- WHAT THE TASK ASKS -
In the records below, change every "none" to "absent" and leave the rest of each line unchanged. Omit the picture lines from your answer.

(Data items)
--- begin ---
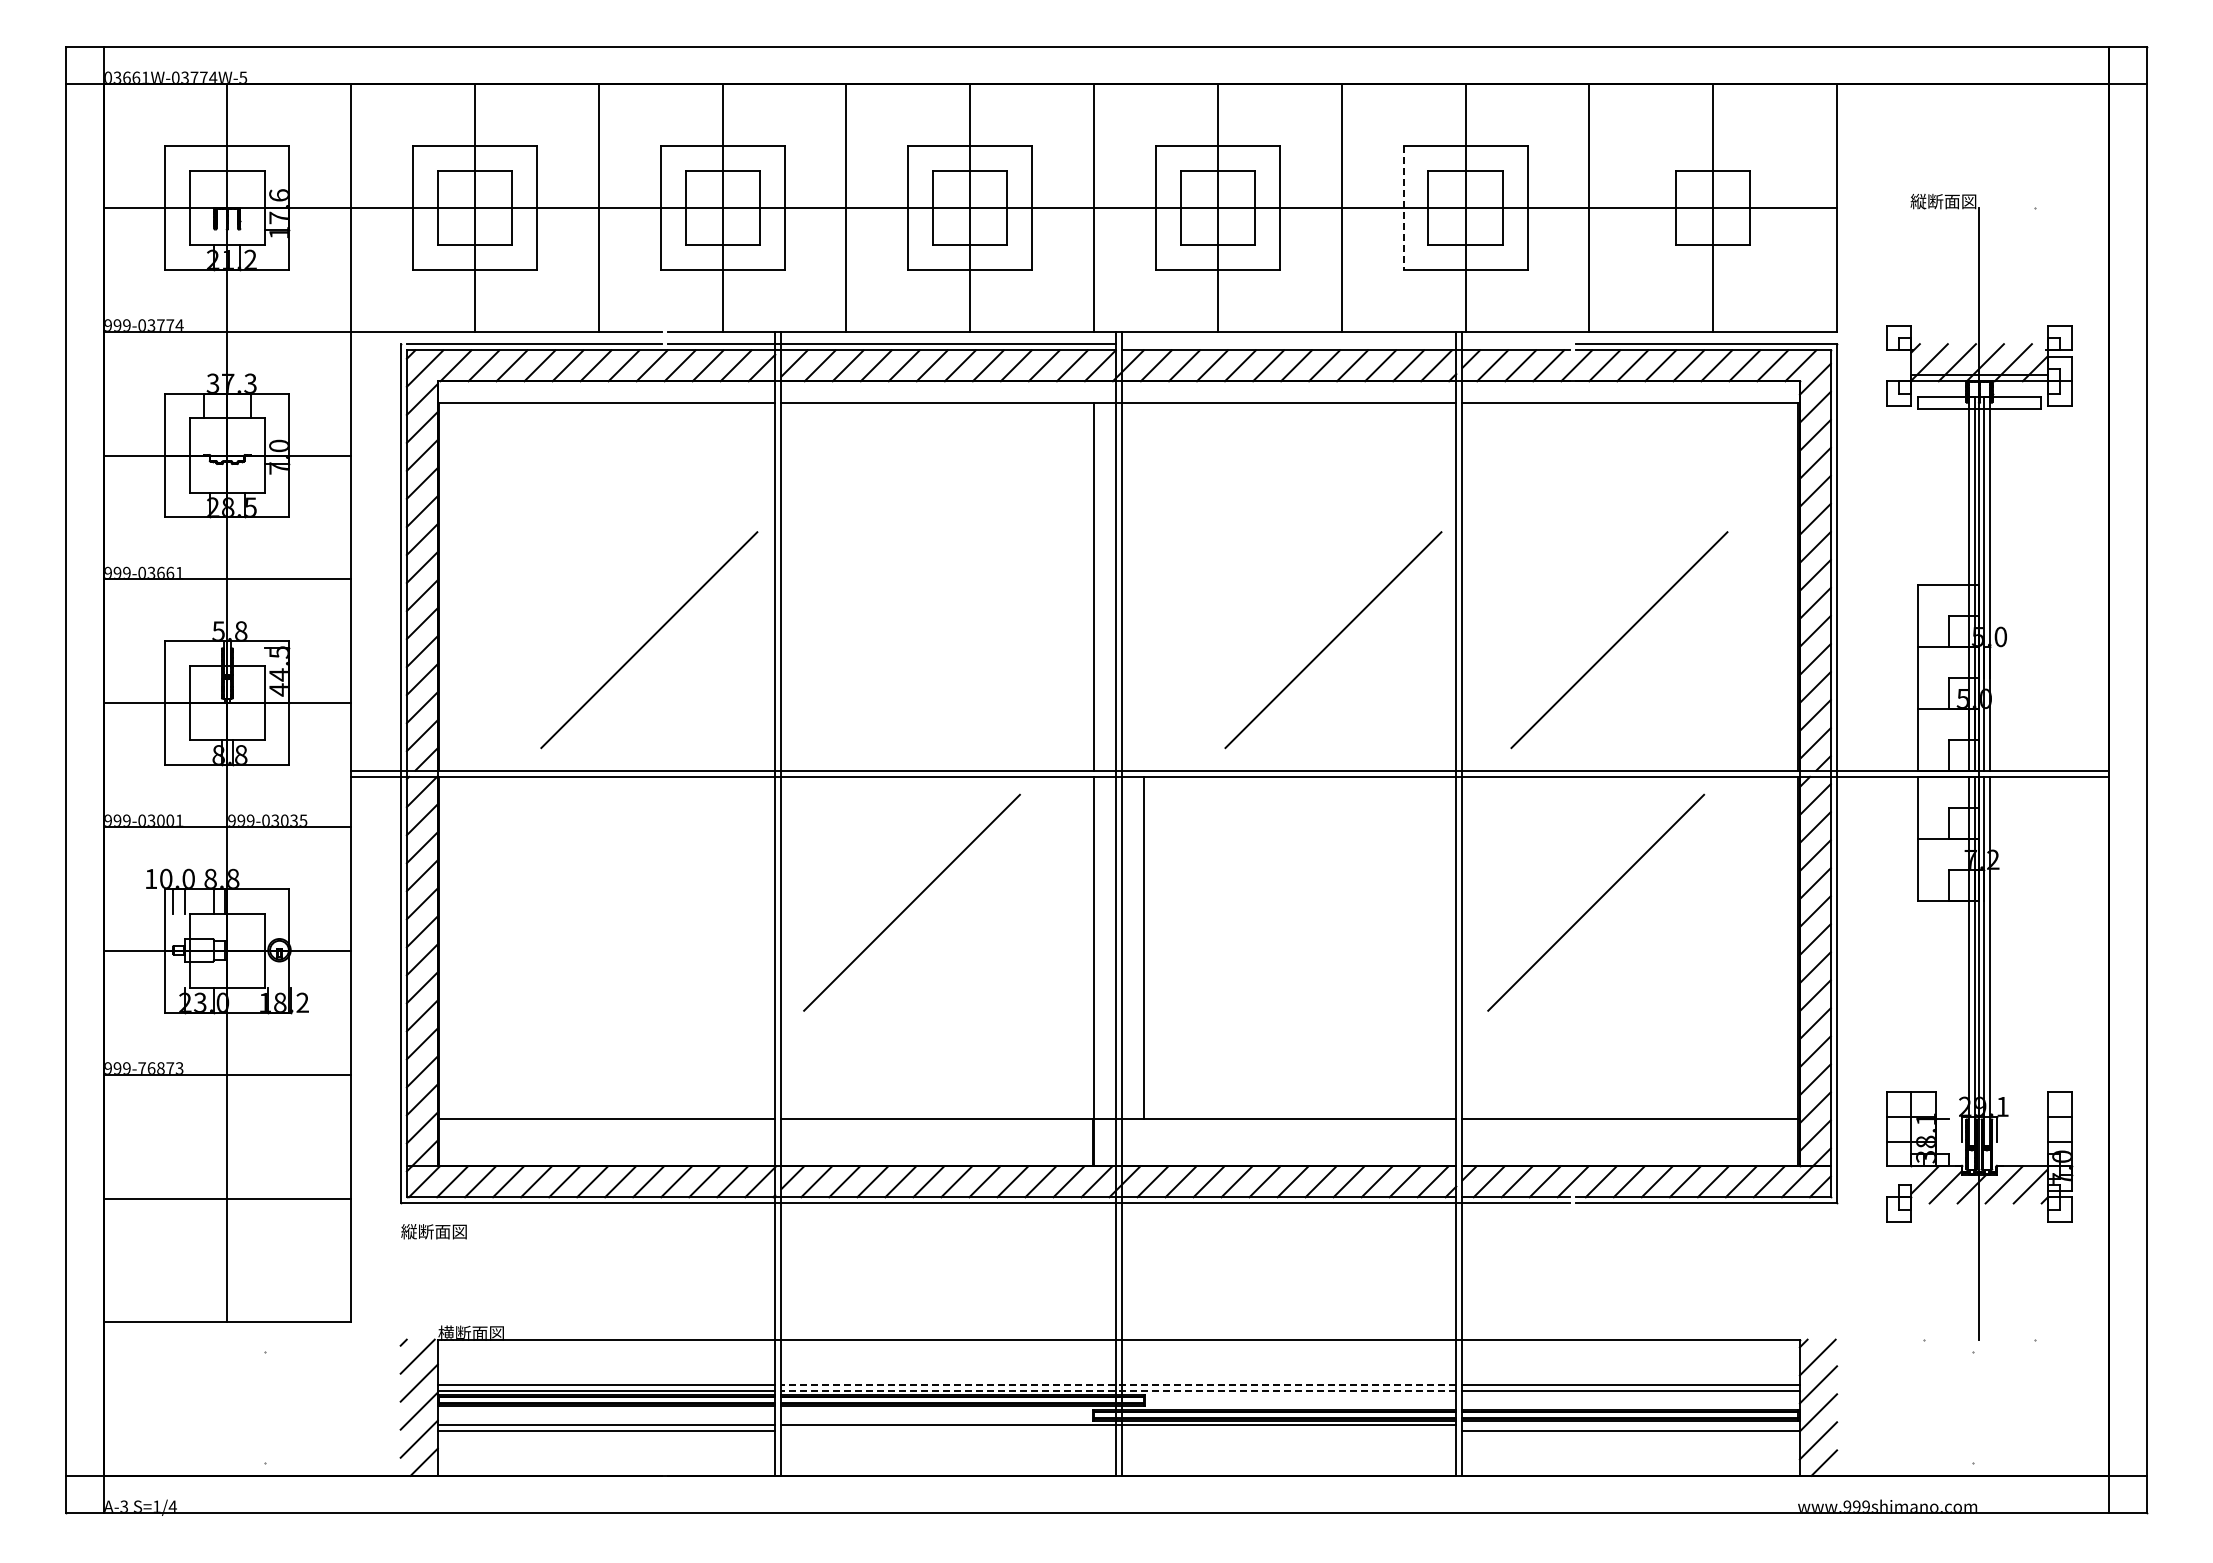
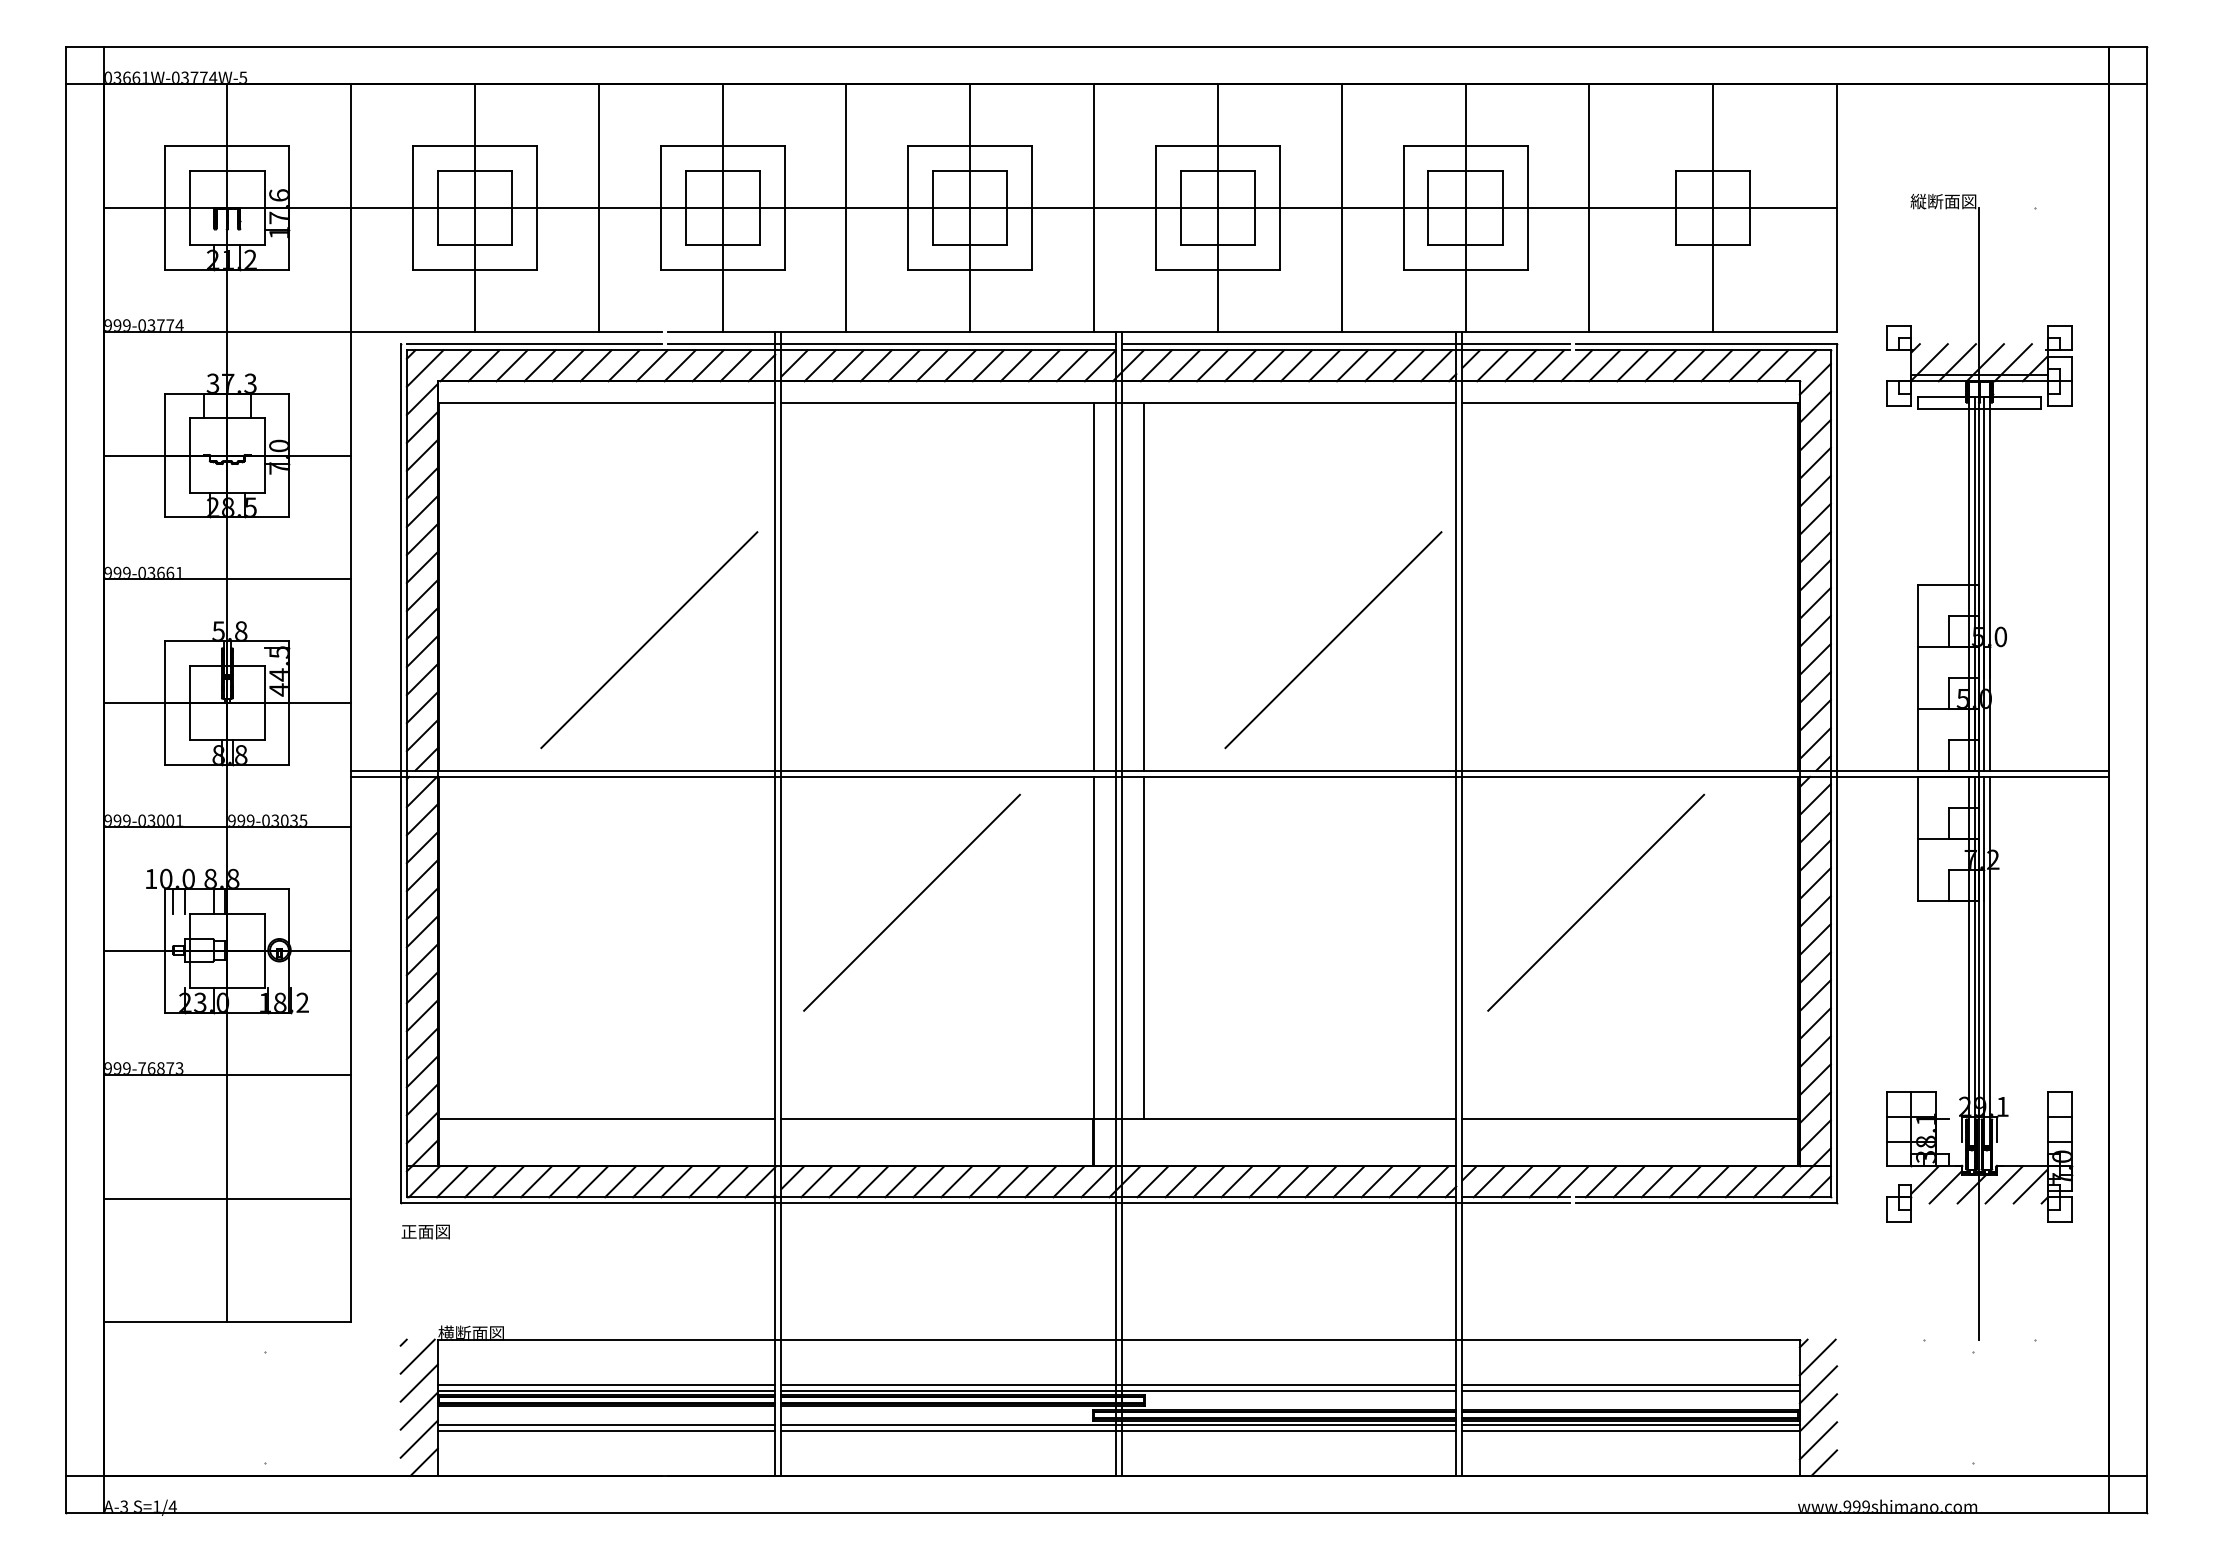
line at (1403, 207): dashed -> solid
line at (1345, 344): none -> present
line at (1143, 586): none -> present
line at (1619, 640): present -> none
text at (433, 1231): 縦断面図 -> 正面図
line at (1118, 1384): dashed -> solid
line at (1118, 1390): dashed -> solid
line at (1630, 1424): none -> present
line at (1118, 1430): none -> present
--- end ---
- RESULT FOR THIS EXERCISE -
line at (1403, 207): dashed -> solid
line at (1345, 344): absent -> present
line at (1143, 586): absent -> present
line at (1619, 640): present -> absent
text at (433, 1231): 縦断面図 -> 正面図
line at (1118, 1384): dashed -> solid
line at (1118, 1390): dashed -> solid
line at (1630, 1424): absent -> present
line at (1118, 1430): absent -> present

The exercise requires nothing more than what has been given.